26.04.2015 à 16:31

Assemblées des partisLa loi sur la radio et la télévision divise PLR romands et alémaniques

La loi sur la radio et la télévision (LRTV) a fait des remous au sein du PLR, réuni samedi à Brigue (VS). Chez les socialistes, les Verts et le PDC, c'est le diagnostic préimplantatoire qui a suscité des débats animés.

Les délégués du PLR lors des votes. (Samedi 26 avril 2015)

Les délégués du PLR lors des votes. (Samedi 26 avril 2015)

Keystone

Lors de l'assemblée des délégués du PLR, samedi 25 avril à Brigue (VS), un net fossé a opposé Romands et Alémaniques à propos de la loi sur la radio et la télévision (LRTV). Ces derniers ont recommandé par 136 voix contre 78 le rejet de ce «nouvel impôt». Les Romands se sont montrés plutôt favorables à une loi apportant «plus de justice, de solidarité et de cohésion».

Cette révision est sinon soutenue par le PDC (186 voix contre 25), le PBD (79 contre 23), le PS (149 contre 2) et les Verts (69 contre 10).

Débats autour du diagnostic préimplantatoire

L'article constitutionnel relatif au diagnostic préimplantatoire a suscité des débats animés samedi au sein de certaines assemblées de partis. Le PS laisse finalement la liberté de vote à ses sympathisants pour la votation du 14 juin, alors que le PDC prône assez nettement le oui.

Le diagnostic préimplantatoire (DPI) qui serait ancré dans la Constitution est une question qui relève des individus et non des partis. C'est ce raisonnement d'ordre éthique qui a finalement poussé les socialistes à choisir la liberté de vote. Mais la décision n'a pas été facile.

Dans un premier temps, les délégués, réunis à Berne, ont voté nettement pour le «oui», suivant le préavis de leur comité directeur. Mais sur demande de délégués, un deuxième vote a été organisé pour choisir la voie médiane, requête qui a passé de justesse par 89 voix contre 86.

Chez les Verts, la révision sur la procréation assistée est soutenue, mais là aussi avec une large frange de sceptiques, puisque 22 délégués recommandent le non contre 52 pour.

Camp bourgeois pour

Un positionnement plus clair est ressorti des assemblées du camp bourgeois. Au PDC, où le débat a été très nourri, la décision de soutenir l'article sur la fécondation in vitro a été prise par 120 voix contre 83.

Pour les partisans, le DPI va essentiellement réduire les risques pour les couples porteurs d'une maladie héréditaire grave. Pour une minorité, cette technique est la porte ouverte à la sélection ciblée des êtres humains.
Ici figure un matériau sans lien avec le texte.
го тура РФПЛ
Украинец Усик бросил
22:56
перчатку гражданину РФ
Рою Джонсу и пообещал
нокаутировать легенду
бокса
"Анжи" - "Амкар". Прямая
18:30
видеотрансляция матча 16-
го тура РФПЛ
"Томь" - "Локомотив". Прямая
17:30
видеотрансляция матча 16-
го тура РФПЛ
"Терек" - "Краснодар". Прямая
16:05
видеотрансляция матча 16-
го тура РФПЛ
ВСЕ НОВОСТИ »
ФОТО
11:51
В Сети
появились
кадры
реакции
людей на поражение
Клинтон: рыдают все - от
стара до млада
Le oui l'a également emporté sans problème au PLR (194 oui contre 6 non) et au PBD (98 contre 15).

Autres objets

Pour les autres objets soumis au vote populaire, les recommandations ont été prises sans surprise. Le PLR, le PDC et le PBD rejettent l'initiative populaire de la gauche sur l'imposition des successions. Le PS et les Verts la soutiennent logiquement. Le même clivage gauche-droite est valable pour l'initiative des étudiants sur les bourses d'études.

Mobilisation pour le 18 octobre

A six mois des élections fédérales, la plupart des partis ont appelé à la mobilisation. Fort de ses récents succès électoraux, le PLR a l'ambition de dépasser le PS et devenir la deuxième force politique du pays.

Son président, Philipp Müller a vilipendé «la gauche gaspilleuse», dont la «politique de redistribution» est menée par «une bande d'envieux et de jaloux».

Le président démocrate-chrétien Christophe Darbellay a également adopté un ton offensif à Brugg (AG), rappelant que les sondages placent le parti «un peu en deçà» des résultats de 2011. Mais au vu des dernières élections, le PDC a bien l'intention de maintenir voire renforcer ses positions au Conseil national. Au Conseil des Etats, il veut rester «la première force».

Retrousser ses manches chez les Verts et au PBD

Le climat était nettement moins à la fête chez les Verts à Renens (VD) et au PBD à Gossau (SG), deux partis qui ont récemment essuyé de lourdes défaites. Pour les co-présidentes Adèle Thorens et Regula Rytz, pas question de changer le programme du parti, mais il y a urgence à convaincre ceux qui ne sont pas allés voter.

Martin Landolt, soutenu par l'ancien conseiller fédéral Samuel Schmid, a défendu la politique du centre qui a fait le succès du modèle suisse.

Le PS est quant à lui revenu sur le drame des réfugiés en Méditerranée. Christian Levrat a rappelé que la Suisse, en tant que membre de Schengen et Dublin, a une responsabilité directe dans la politique européenne de migration.